Recorded data:

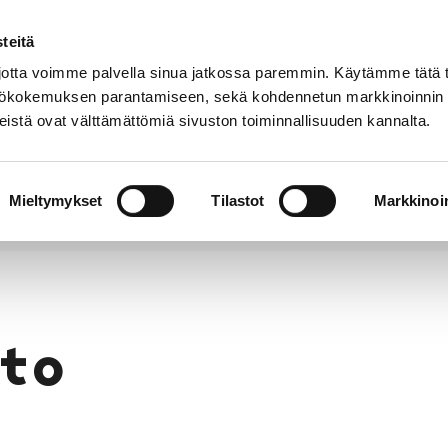
teitä
Puhelinluettelo
Anna palautetta
tta voimme palvella sinua jatkossa paremmin. Käytämme tätä t
yttökokemuksen parantamiseen, sekä kohdennetun markkinoinnin
istä ovat välttämättömiä sivuston toiminnallisuuden kannalta.
s ja
Vapaa-
Hyvinvointi
tus
aika
y
Mieltymykset
Tilastot
Markkinoin
to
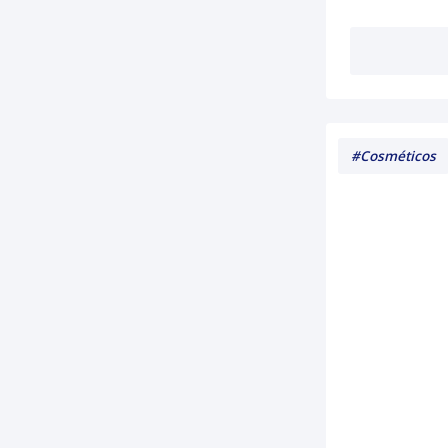
#septprogel
#fabrica
#industria
#soluçãoaquosa
#higienizaçãopreventiva
#açãoantifungica
#Cosméticos
#higienizaçãodiária
#mucosa
#pele
#septhex
#limpeza
#acidoSulfonico90
#acidocloridrico33
#acidoFluridrico70
#AcidoSulfurico98
#septproálcool
#soluçãoantisséptica
#álcoollíquido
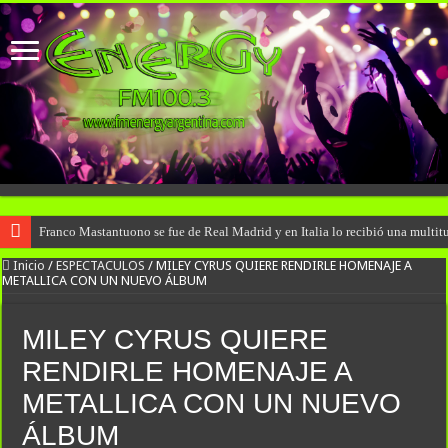
Franco Mastantuono se fue de Real Madrid y en Italia lo recibió una multitu
Inicio
/
ESPECTACULOS
/
MILEY CYRUS QUIERE RENDIRLE HOMENAJE A
METALLICA CON UN NUEVO ÁLBUM
MILEY CYRUS QUIERE
RENDIRLE HOMENAJE A
METALLICA CON UN NUEVO
ÁLBUM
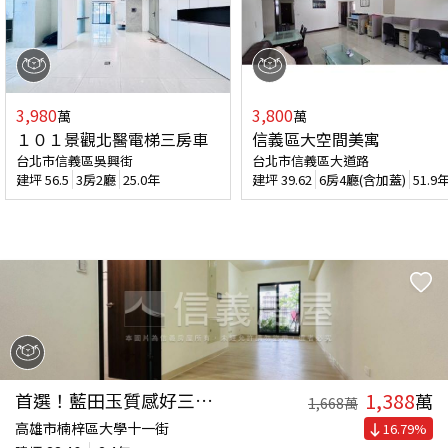
3,980
3,800
萬
萬
１０１景觀北醫電梯三房車
信義區大空間美寓
台北市信義區吳興街
台北市信義區大道路
建坪
56.5
3房2廳
25.0年
建坪
39.62
6房4廳(含加蓋)
51.9
1,388
首選！藍田玉質感好三房車
萬
1,668
萬
高雄市楠梓區大學十一街
16.79
%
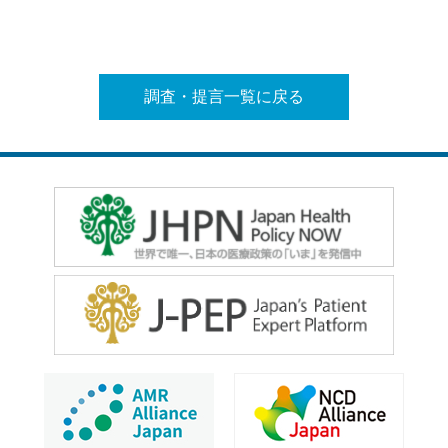
調査・提言一覧に戻る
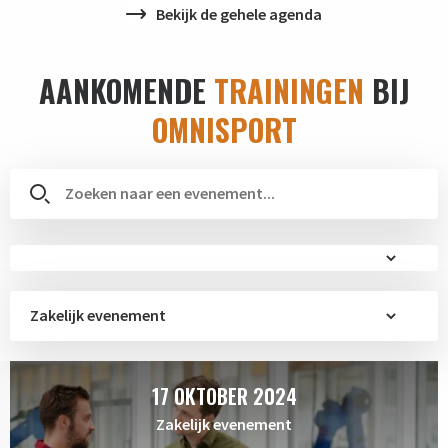
Bekijk de gehele agenda
AANKOMENDE
TRAININGEN
BIJ
OMNISPORT
Zakelijk evenement
17 OKTOBER 2024
Zakelijk evenement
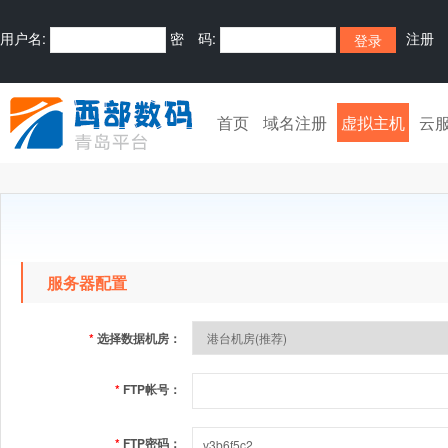
用户名:
密 码:
注册
首页
域名注册
虚拟主机
云
服务器配置
*
选择数据机房：
*
FTP帐号：
*
FTP密码：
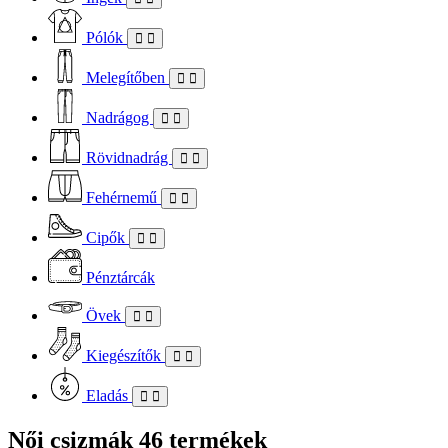
Pólók
Melegítőben
Nadrágog
Rövidnadrág
Fehérnemű
Cipők
Pénztárcák
Övek
Kiegészítők
Eladás
Női csizmák
46 termékek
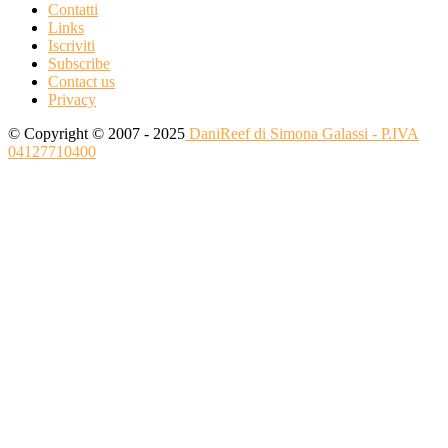
Contatti
Links
Iscriviti
Subscribe
Contact us
Privacy
© Copyright © 2007 - 2025
DaniReef di Simona Galassi - P.IVA
04127710400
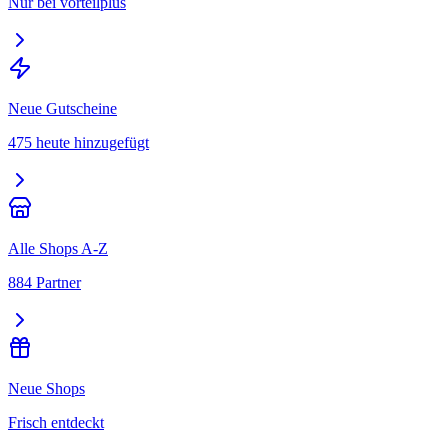
Nur bei vorteilplus
Neue Gutscheine
475 heute hinzugefügt
Alle Shops A-Z
884 Partner
Neue Shops
Frisch entdeckt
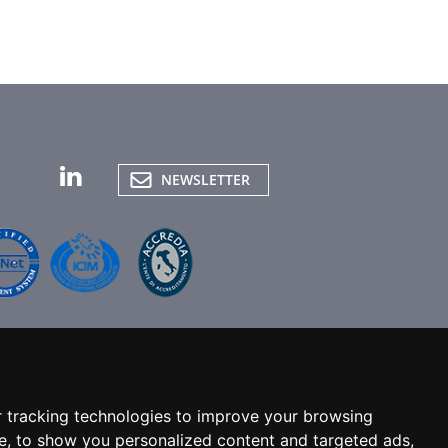
NEWSLETTER
 tracking technologies to improve your browsing
|
Cookie Policy
|
Impostazione cookies
e, to show you personalized content and targeted ads,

AIM OF THE TASK: Would you please print only the lines running from the one with "ESPECTACULOS" to the final line of the entries above, exactly as written and without pictures?

ANSWER SPACE:
ESPECTACULOS
/
MILEY CYRUS QUIERE RENDIRLE HOMENAJE A
METALLICA CON UN NUEVO ÁLBUM
MILEY CYRUS QUIERE
RENDIRLE HOMENAJE A
METALLICA CON UN NUEVO
ÁLBUM
3,980
3,800
萬
萬
１０１景觀北醫電梯三房車
信義區大空間美寓
台北市信義區吳興街
台北市信義區大道路
建坪
56.5
3房2廳
25.0年
建坪
39.62
6房4廳(含加蓋)
51.9
1,388
首選！藍田玉質感好三房車
萬
1,668
萬
高雄市楠梓區大學十一街
16.79
%
調査・提言一覧に戻る
Bekijk de gehele agenda
AANKOMENDE
TRAININGEN
BIJ
OMNISPORT
Zakelijk evenement
17 OKTOBER 2024
Zakelijk evenement
用户名:
密 码:
注册
首页
域名注册
虚拟主机
云
服务器配置
*
选择数据机房：
*
FTP帐号：
*
FTP密码：
Pólók
Melegítőben
Nadrágog
Rövidnadrág
Fehérnemű
Cipők
Pénztárcák
Övek
Kiegészítők
Eladás
Női csizmák
46 termékek
Contatti
Links
Iscriviti
Subscribe
Contact us
Privacy
© Copyright © 2007 - 2025
DaniReef di Simona Galassi - P.IVA
04127710400
Nur bei vorteilplus
Neue Gutscheine
475 heute hinzugefügt
Alle Shops A-Z
884 Partner
Neue Shops
Frisch entdeckt
NEWSLETTER
 tracking technologies to improve your browsing
|
Cookie Policy
|
Impostazione cookies
e, to show you personalized content and targeted ads,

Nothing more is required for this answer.